Activation of farnesoid X receptor inhibits TMEM16A-mediated chloride secretion in renal collecting duct cells and retards renal cyst progression

Abstract

The farnesoid X receptor (FXR) plays a role in the regulation of renal transporters and ion channels. Our previous study reported that activation of FXR inhibited cystic fibrosis transmembrane conductance regulator (CFTR)-mediated Cl^- secretion and retarded microcyst progression. The present study aims to investigate whether FXR regulates TMEM16A, a calcium-activated Cl^- channel that plays a major role in renal cyst progression in polycystic kidney disease (PKD). In vitro experiments were conducted to investigate the roles of FXR in TMEM16A-mediated Cl^- secretion and cyst progression using wild-type and Pkd1-deleted collecting duct cells (mIMCD3^pkd1-/- cells). In vivo experiments were performed in cystic polycystic kidney (PCK) rats. Treating collecting duct cells with FXR agonists (GW4064 and altenusin) decreased TMEM16A-mediated Cl^-secretion, an effect that required FXR activation. The inhibitory effect of FXR activation correlated with a reduction in TMEM16A protein levels. Decreased TMEM16A protein expression was associated with reduced Tmem16a mRNA expression and activation of lysosomal degradation pathways. GW4064 and altenusin retarded the enlargement of cysts derived from mIMCD3^pkd1-/- cells, an effect attenuated by FXR inhibition. In cystic PCK rats, treatment with altenusin at doses of 7.5 and 15 mg/kg body wt significantly reduced the cystic index, kidney weight, blood urea nitrogen, and serum creatinine levels compared with vehicle-treated rats.

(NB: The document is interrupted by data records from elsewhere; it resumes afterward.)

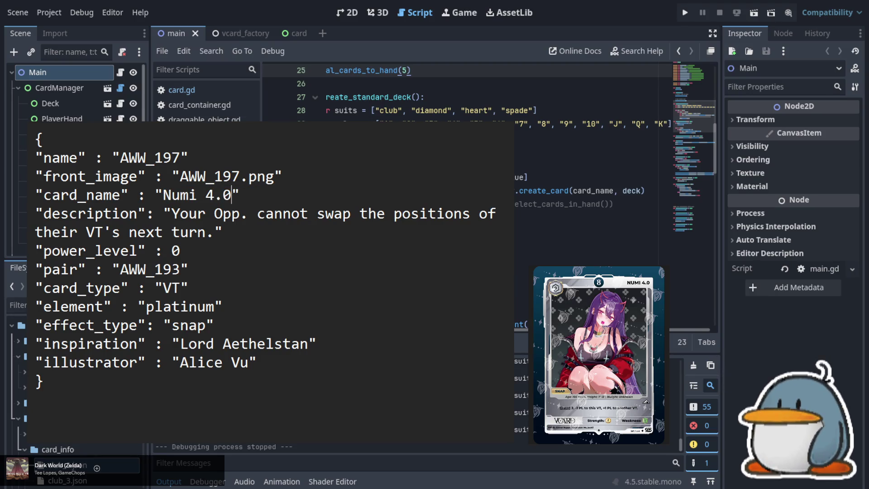
Set power level to 8 and the pair value to none.
key(Down)
key(Down)
key(Down)
key(BackSpace)
text(8)
key(Down)
key(shift+Left)
key(shift+Left)
key(shift+Left)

These effects correlated with decreased TMEM16A expression in cystic kidneys. In addition, altenusin exhibited anti-inflammatory properties by attenuating the levels of inflammatory cytokines. This study highlights the role of FXR in regulating TMEM16A and in attenuating renal cyst progression, positioning FXR as a promising target for PKD treatment.